>>>>

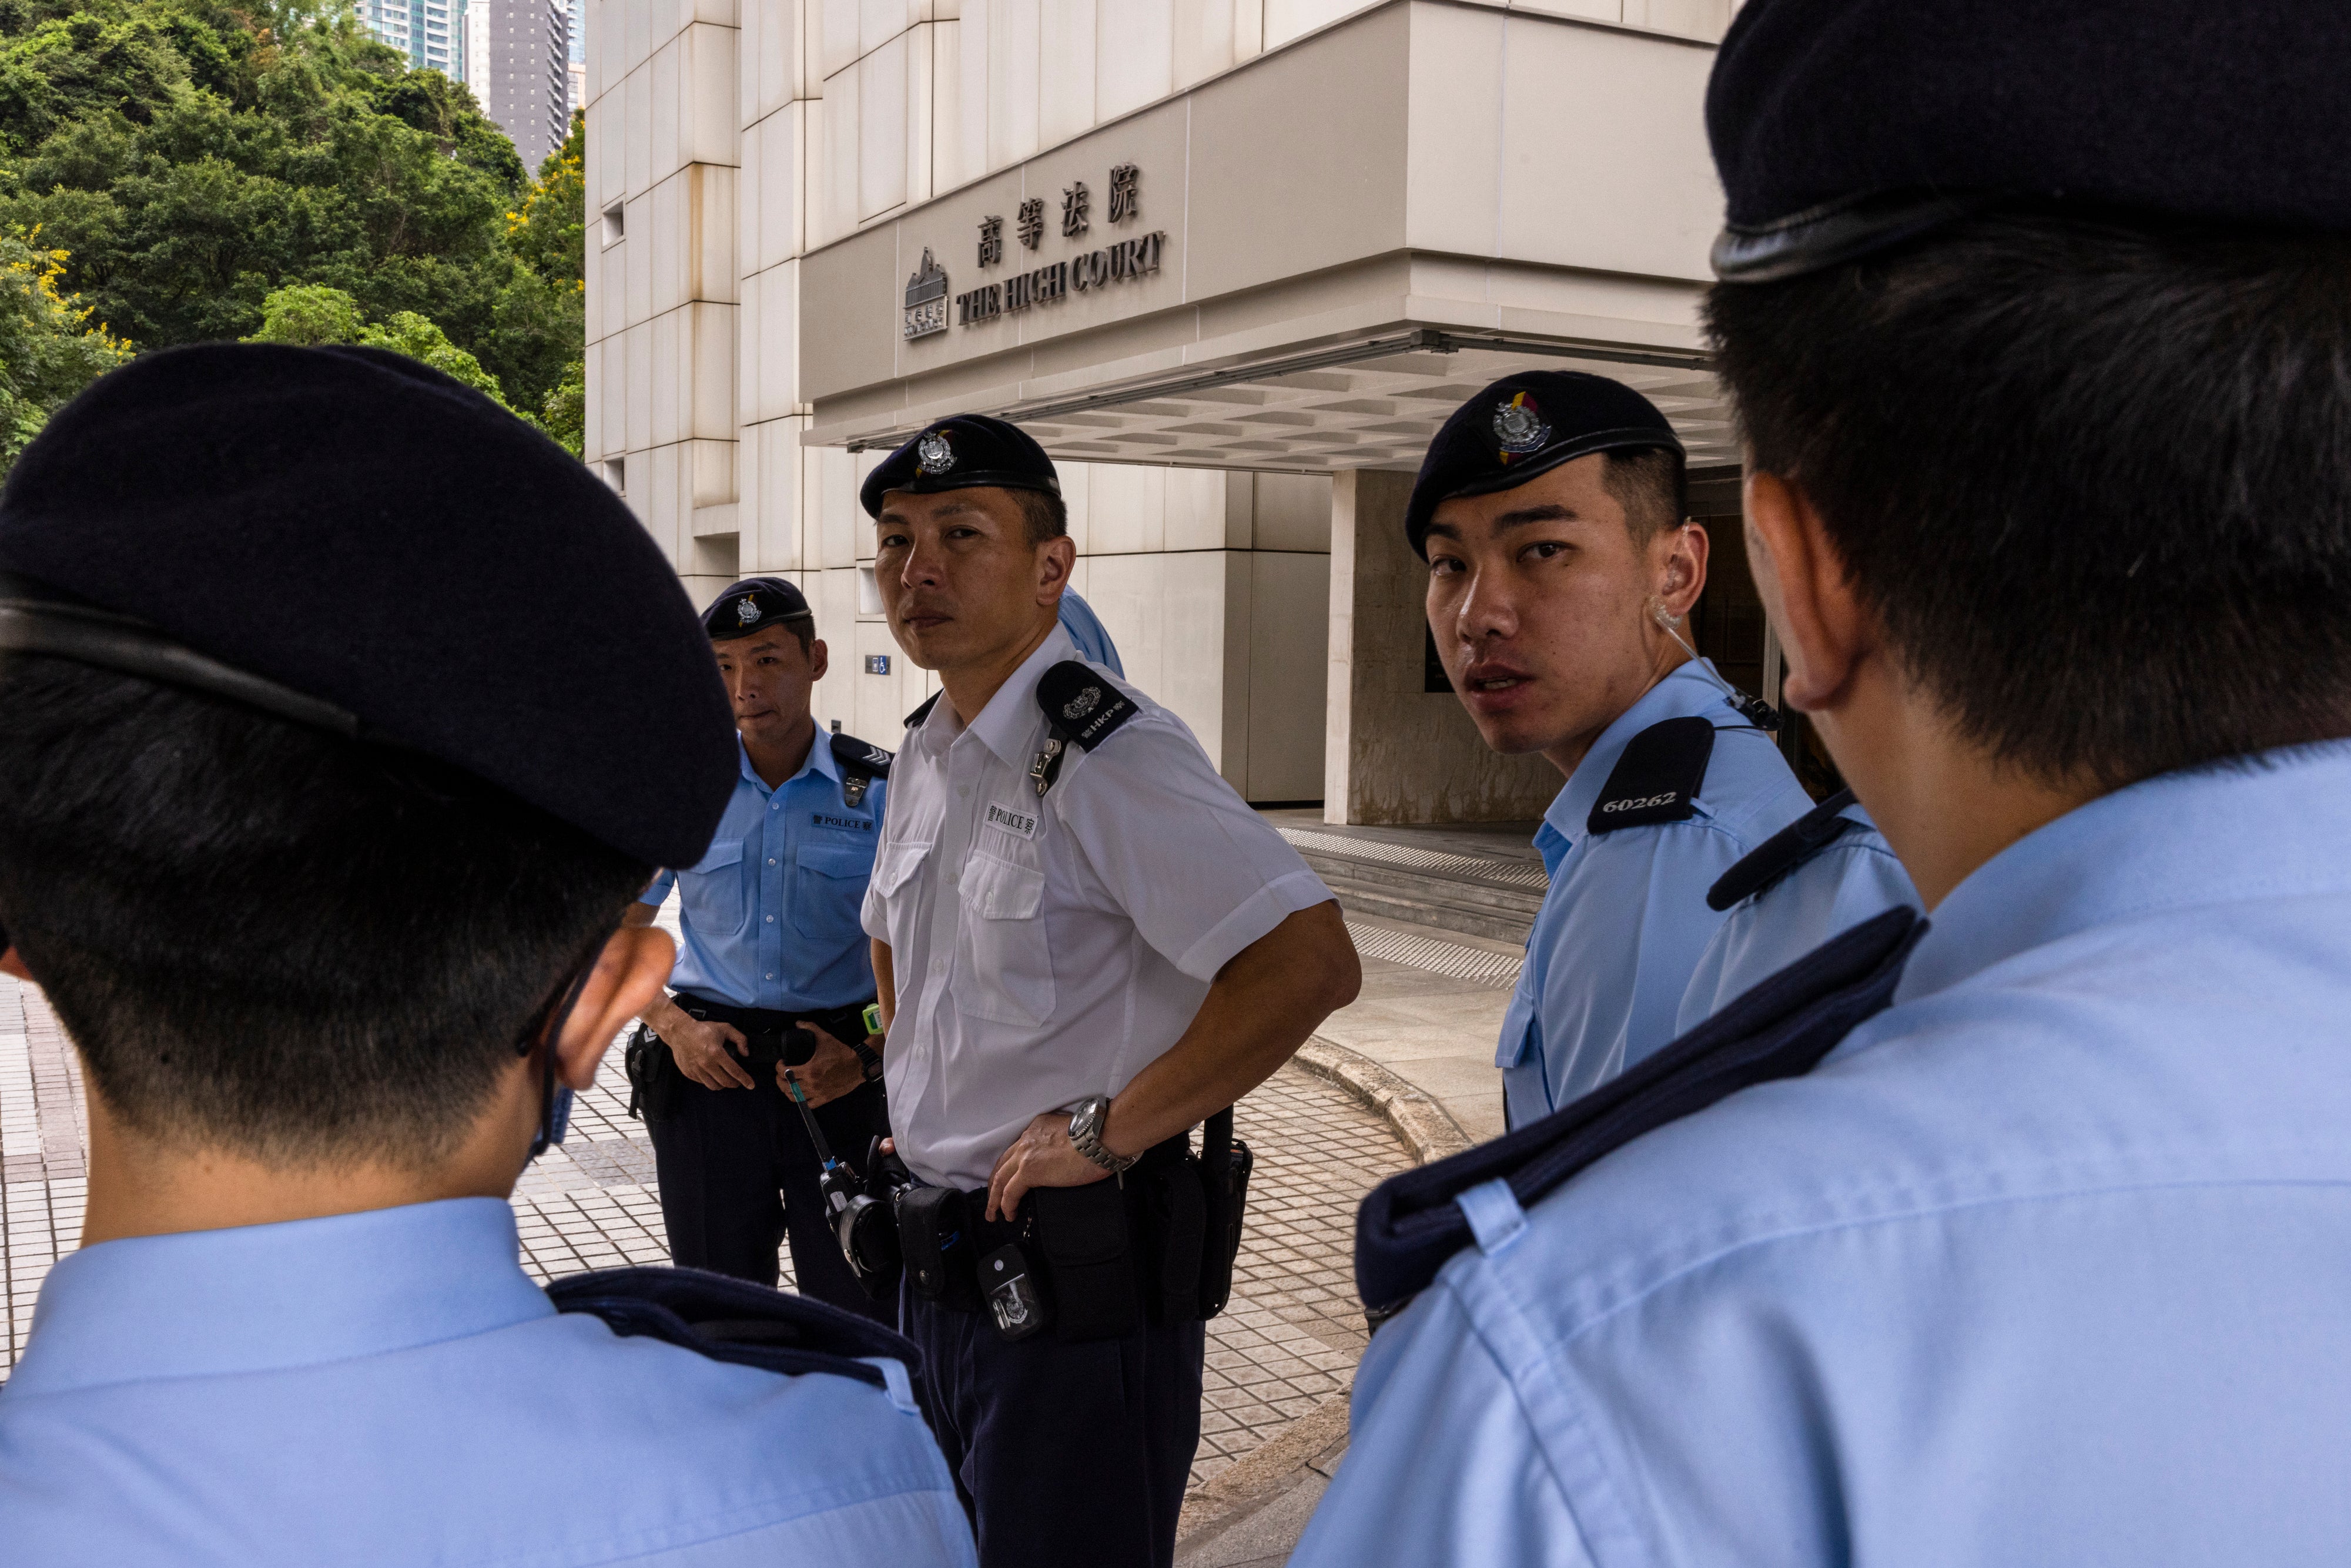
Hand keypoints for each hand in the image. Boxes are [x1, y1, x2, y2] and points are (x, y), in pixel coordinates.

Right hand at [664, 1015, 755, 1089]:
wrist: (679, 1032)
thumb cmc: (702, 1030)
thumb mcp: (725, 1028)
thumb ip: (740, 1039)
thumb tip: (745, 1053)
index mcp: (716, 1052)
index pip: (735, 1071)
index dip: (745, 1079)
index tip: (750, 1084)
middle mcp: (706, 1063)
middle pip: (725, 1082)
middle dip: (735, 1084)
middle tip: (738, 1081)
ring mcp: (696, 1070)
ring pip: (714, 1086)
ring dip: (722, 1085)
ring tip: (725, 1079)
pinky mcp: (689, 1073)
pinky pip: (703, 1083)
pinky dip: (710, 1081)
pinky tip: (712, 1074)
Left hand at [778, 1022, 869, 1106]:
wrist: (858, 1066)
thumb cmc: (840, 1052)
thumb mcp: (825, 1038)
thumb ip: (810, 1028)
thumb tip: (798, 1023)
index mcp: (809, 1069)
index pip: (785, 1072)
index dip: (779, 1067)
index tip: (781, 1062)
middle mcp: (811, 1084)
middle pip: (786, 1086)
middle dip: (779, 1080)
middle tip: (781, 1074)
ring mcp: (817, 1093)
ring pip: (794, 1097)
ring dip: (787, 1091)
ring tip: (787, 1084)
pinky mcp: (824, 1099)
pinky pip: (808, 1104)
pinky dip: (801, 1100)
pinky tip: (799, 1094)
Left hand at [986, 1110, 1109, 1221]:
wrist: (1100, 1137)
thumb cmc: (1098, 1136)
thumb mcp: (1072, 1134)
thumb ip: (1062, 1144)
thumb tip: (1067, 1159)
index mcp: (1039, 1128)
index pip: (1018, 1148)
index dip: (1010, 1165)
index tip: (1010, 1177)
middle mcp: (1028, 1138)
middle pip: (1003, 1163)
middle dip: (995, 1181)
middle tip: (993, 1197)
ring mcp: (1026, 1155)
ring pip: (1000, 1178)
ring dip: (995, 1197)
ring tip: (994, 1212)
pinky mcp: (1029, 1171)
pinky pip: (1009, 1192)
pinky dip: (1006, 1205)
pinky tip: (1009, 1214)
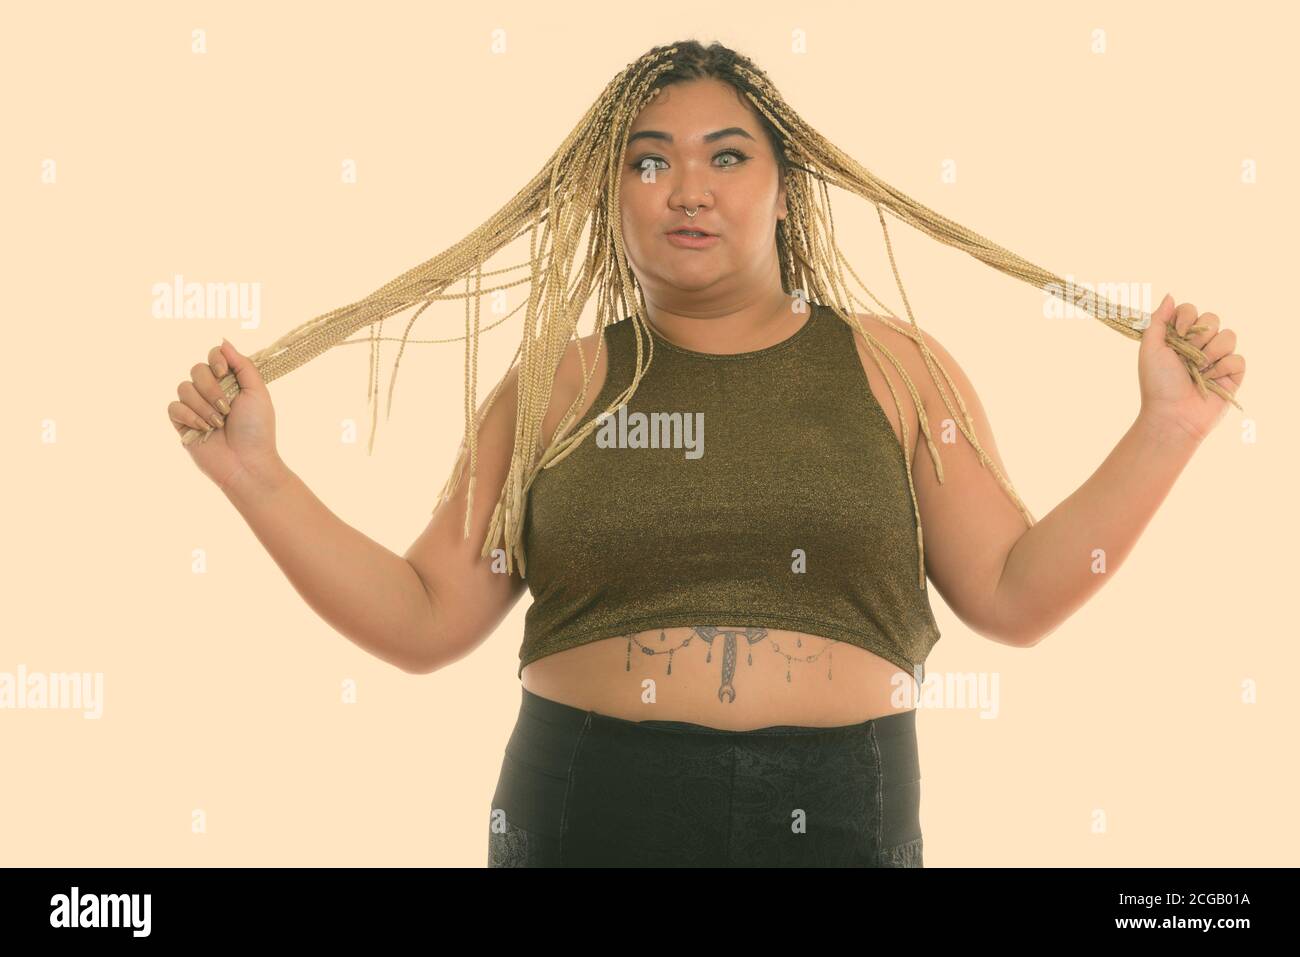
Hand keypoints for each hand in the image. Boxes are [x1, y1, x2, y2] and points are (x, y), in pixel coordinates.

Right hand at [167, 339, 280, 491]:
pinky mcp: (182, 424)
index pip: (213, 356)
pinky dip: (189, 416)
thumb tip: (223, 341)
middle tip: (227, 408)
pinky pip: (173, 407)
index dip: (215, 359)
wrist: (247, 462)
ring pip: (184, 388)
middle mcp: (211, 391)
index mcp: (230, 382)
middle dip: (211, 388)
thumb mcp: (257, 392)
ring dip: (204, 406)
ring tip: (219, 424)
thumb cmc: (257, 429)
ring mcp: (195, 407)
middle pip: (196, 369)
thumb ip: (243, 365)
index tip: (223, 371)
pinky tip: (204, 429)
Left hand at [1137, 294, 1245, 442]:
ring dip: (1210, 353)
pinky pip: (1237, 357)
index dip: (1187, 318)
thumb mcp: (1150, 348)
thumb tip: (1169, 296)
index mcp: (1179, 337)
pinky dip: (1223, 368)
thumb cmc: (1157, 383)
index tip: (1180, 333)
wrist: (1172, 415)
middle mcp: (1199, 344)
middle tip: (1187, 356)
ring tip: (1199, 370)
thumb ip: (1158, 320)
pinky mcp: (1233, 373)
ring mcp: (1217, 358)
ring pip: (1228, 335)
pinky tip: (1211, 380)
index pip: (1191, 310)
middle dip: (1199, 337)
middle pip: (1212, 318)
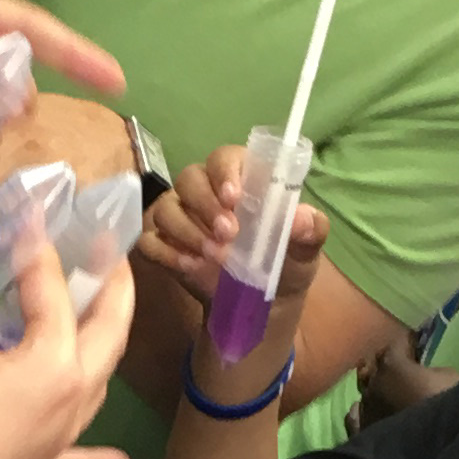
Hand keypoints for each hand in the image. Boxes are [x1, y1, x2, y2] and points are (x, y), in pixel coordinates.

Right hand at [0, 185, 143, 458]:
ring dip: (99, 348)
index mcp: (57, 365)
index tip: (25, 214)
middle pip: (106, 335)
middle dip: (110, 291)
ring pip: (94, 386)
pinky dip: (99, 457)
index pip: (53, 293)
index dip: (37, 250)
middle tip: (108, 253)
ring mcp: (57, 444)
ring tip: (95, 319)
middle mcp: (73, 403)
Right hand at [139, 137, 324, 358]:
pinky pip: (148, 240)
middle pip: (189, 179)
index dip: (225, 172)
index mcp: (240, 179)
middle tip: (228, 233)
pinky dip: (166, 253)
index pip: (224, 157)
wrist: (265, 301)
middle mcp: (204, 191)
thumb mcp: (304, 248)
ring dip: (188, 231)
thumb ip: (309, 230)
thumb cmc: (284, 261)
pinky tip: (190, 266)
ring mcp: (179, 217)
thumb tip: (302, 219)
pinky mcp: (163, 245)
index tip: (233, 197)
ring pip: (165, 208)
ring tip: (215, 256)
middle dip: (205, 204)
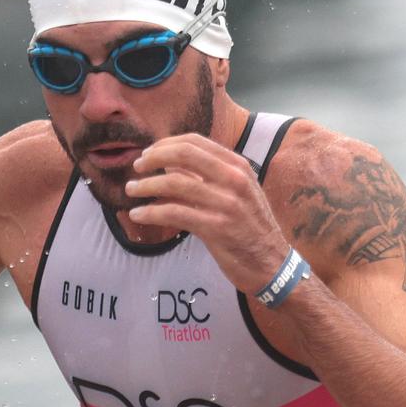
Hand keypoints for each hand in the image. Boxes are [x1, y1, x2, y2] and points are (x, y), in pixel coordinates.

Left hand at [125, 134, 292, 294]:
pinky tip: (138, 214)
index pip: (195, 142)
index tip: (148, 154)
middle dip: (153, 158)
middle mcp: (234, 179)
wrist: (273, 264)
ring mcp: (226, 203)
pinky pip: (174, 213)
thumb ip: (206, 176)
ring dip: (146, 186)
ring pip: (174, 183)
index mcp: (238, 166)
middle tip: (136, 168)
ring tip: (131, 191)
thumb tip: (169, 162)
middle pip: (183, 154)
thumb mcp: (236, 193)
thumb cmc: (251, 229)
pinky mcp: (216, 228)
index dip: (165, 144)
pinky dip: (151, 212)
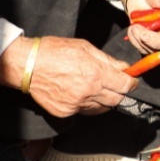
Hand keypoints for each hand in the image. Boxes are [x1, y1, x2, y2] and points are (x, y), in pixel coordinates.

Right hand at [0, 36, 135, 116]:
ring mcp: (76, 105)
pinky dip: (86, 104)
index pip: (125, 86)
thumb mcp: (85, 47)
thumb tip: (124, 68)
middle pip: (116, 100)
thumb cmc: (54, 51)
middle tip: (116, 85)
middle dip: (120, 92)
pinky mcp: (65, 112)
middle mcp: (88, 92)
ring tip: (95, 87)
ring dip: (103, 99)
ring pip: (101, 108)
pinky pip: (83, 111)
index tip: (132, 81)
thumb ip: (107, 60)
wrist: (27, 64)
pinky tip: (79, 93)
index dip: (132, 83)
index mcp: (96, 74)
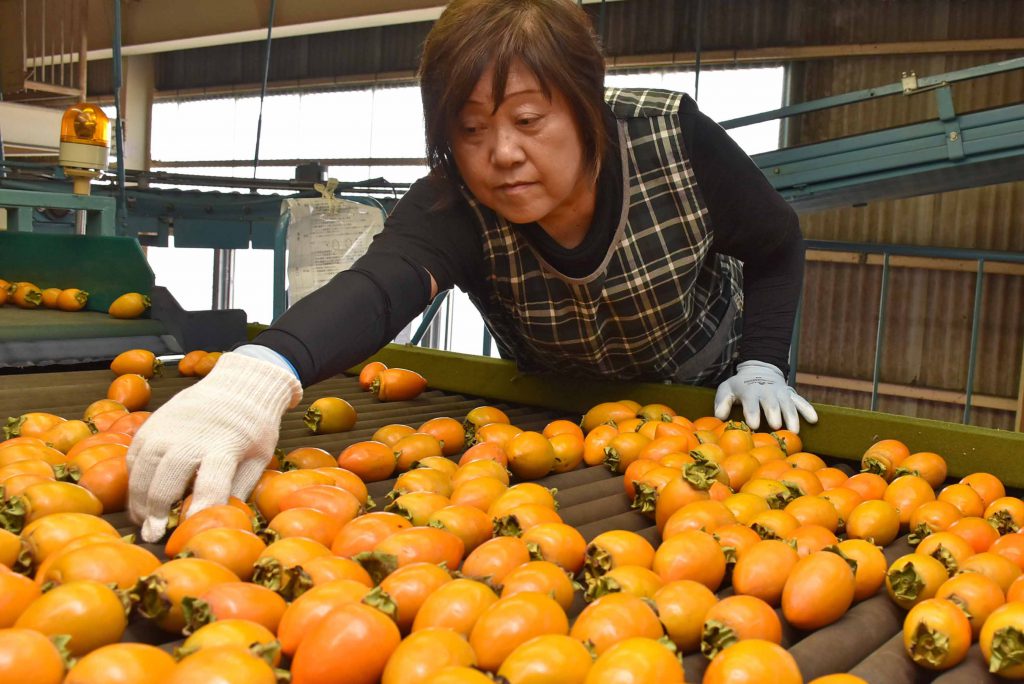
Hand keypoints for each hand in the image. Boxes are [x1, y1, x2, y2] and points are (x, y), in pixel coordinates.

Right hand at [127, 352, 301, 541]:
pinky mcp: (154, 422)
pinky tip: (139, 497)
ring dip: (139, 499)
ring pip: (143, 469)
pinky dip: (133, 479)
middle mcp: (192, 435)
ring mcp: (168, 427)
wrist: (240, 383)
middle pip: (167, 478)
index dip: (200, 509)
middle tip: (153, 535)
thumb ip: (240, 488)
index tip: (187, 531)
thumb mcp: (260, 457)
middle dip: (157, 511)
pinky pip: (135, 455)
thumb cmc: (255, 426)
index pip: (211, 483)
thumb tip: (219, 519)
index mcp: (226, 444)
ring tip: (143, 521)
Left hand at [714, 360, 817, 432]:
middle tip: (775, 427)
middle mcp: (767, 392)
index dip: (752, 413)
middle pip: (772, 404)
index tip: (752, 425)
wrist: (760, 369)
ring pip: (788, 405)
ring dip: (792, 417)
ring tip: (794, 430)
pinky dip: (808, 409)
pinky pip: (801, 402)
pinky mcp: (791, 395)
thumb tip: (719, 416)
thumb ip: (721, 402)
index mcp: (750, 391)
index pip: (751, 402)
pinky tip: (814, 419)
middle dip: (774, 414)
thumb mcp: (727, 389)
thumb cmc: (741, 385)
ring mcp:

<<<<

• The problem
Exactly and only the lines from the line containing "index tip: (187, 531)" through the final line of the records above must be returned.

• Response
index tip: (187, 531)
thumb mcp: (260, 457)
middle dip: (157, 511)
pinky pip: (135, 455)
thumb cmc: (255, 426)
index pip: (211, 483)
thumb tip: (219, 519)
index mcp: (226, 444)
ring tip: (143, 521)
Left hand at [714, 360, 817, 432]:
middle tip: (775, 427)
middle mcp: (767, 392)
index dip: (752, 413)
middle pip: (772, 404)
index tip: (752, 425)
wrist: (760, 369)
ring pip: (788, 405)
ring dip: (792, 417)
ring tip: (794, 430)
pinky dip: (808, 409)
pinky pip: (801, 402)
pinky mcp: (791, 395)
thumb tip: (719, 416)
thumb ip: (721, 402)
index mcp: (750, 391)
index pip: (751, 402)
pinky tip: (814, 419)
middle dip: (774, 414)
thumb mcp: (727, 389)
thumb cmc: (741, 385)
ring mcp:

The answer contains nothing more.